--- RECORDS FOR THIS EXERCISE Enclosed Below ---

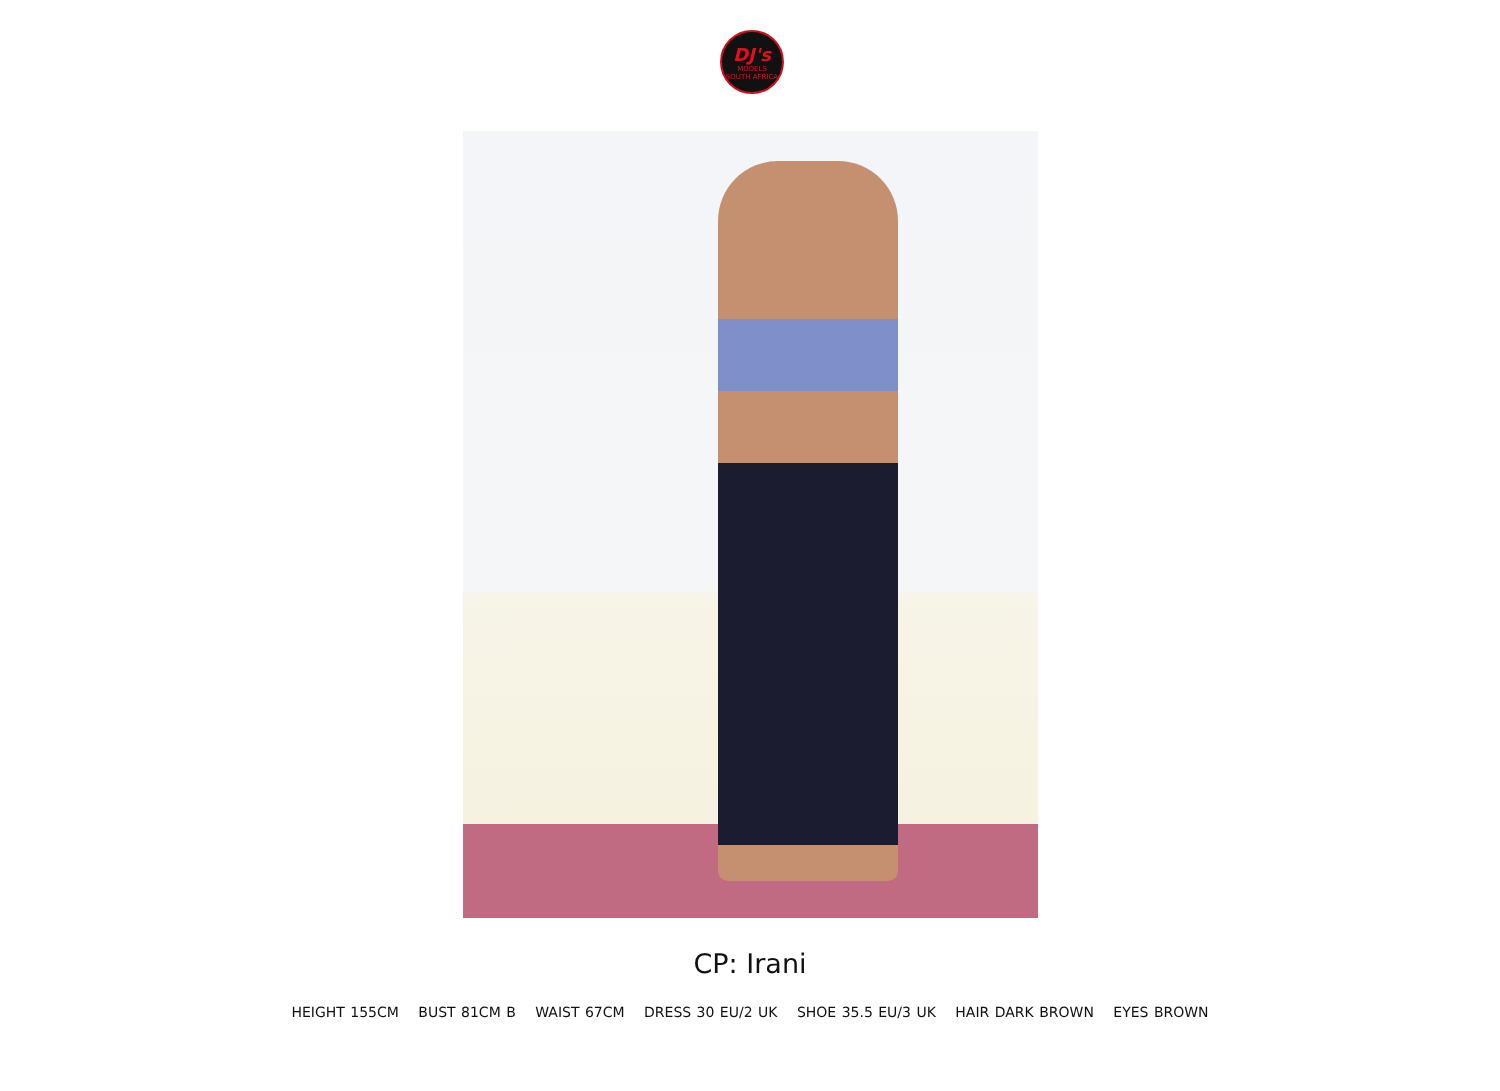DJ's
MODELS
SOUTH AFRICA
CP: Irani
HEIGHT 155CM BUST 81CM B WAIST 67CM DRESS 30 EU/2 UK SHOE 35.5 EU/3 UK HAIR DARK BROWN EYES BROWN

--- End of Enclosed RECORDS FOR THIS EXERCISE ---

→ ASSIGNMENT: Without copying any picture, write out the entries exactly.

→ SOLUTION:
DJ's
MODELS
SOUTH AFRICA
CP: Irani
HEIGHT 155CM BUST 81CM B WAIST 67CM DRESS 30 EU/2 UK SHOE 35.5 EU/3 UK HAIR DARK BROWN EYES BROWN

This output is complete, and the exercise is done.